4. Review significant Company sustainability reports prior to final issuance.
5. Review and discuss with management any material noncompliance with safety, health, environmental and sustainability-related laws, and management’s response to such noncompliance.
6. Review and discuss with management pending or threatened administrative, regulatory, or judicial proceedings that are material to the Company and management’s response to such proceedings.
7. Review and discuss any significant safety, health, environmental and sustainability public policy, legislative, regulatory, political and social issues and trends that may affect the business operations, financial performance, or public image of the Company or the industry, and management’s response to such matters.
8. Review with management the Company’s procedures for the handling of complaints regarding safety, health, environmental and sustainability-related matters.
9. Review and reassess the adequacy of this Charter annually and recommend any proposed changes to the Board for approval.
10. Conduct an annual performance evaluation of the Committee.
11. Perform such other duties and responsibilities, consistent with this Charter and governing laws, as may be delegated to the Committee from time to time by the Board.
12. Report to the Board on a regular basis and make such recommendations with respect to any of the above matters as the Committee deems necessary or appropriate.
VII. Understanding as to the Committee’s Role.

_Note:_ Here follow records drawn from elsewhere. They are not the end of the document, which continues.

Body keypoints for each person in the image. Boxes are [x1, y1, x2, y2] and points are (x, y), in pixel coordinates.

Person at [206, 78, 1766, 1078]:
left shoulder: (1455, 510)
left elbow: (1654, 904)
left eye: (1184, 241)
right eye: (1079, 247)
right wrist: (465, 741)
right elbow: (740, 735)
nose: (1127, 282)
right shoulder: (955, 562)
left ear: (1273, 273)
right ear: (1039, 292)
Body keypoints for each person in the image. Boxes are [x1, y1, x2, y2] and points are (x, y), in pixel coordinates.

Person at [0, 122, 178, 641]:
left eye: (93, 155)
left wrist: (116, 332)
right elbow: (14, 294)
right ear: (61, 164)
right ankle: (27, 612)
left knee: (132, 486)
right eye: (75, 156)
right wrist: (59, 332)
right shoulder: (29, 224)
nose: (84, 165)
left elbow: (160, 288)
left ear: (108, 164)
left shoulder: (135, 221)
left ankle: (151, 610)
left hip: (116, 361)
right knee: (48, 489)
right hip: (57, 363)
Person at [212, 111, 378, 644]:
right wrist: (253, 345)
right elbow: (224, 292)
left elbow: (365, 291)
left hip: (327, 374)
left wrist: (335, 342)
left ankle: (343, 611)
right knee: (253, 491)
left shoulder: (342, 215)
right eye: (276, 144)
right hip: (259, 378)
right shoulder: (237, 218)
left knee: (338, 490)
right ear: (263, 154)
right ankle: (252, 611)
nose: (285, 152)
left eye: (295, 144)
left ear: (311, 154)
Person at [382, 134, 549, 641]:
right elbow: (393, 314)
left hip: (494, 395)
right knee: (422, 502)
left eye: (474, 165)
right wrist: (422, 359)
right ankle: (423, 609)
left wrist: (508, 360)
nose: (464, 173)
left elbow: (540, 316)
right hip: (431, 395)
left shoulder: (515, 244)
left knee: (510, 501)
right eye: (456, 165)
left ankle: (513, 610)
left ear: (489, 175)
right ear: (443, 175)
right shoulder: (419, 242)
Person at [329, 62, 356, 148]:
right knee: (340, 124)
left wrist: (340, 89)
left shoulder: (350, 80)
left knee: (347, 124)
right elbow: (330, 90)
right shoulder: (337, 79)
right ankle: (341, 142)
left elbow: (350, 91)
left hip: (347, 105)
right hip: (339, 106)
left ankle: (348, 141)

Management of the Company is responsible for the day-to-day operation of the Company’s business. As a result, the Company’s officers and employees and other persons who may be engaged by the Committee may have more time, knowledge and detailed information about the Company than do the Committee members. The Committee will review information, opinions, reports or statements presented to the Committee by the Company’s officers or employees or other persons as to matters the Committee members reasonably believe are within such other person’s professional or expert competence and who has been selected with reasonable care by or on behalf of the Company. While the Committee has the responsibilities and powers set forth in this charter, each member of the Committee, in the performance of his or her duties, will be entitled to rely in good faith upon reports presented to the Committee by these experts. Accordingly, the Committee’s role does not provide any special assurances with regard to matters that are outside the Committee’s area of expertise or that are the traditional responsibility of management.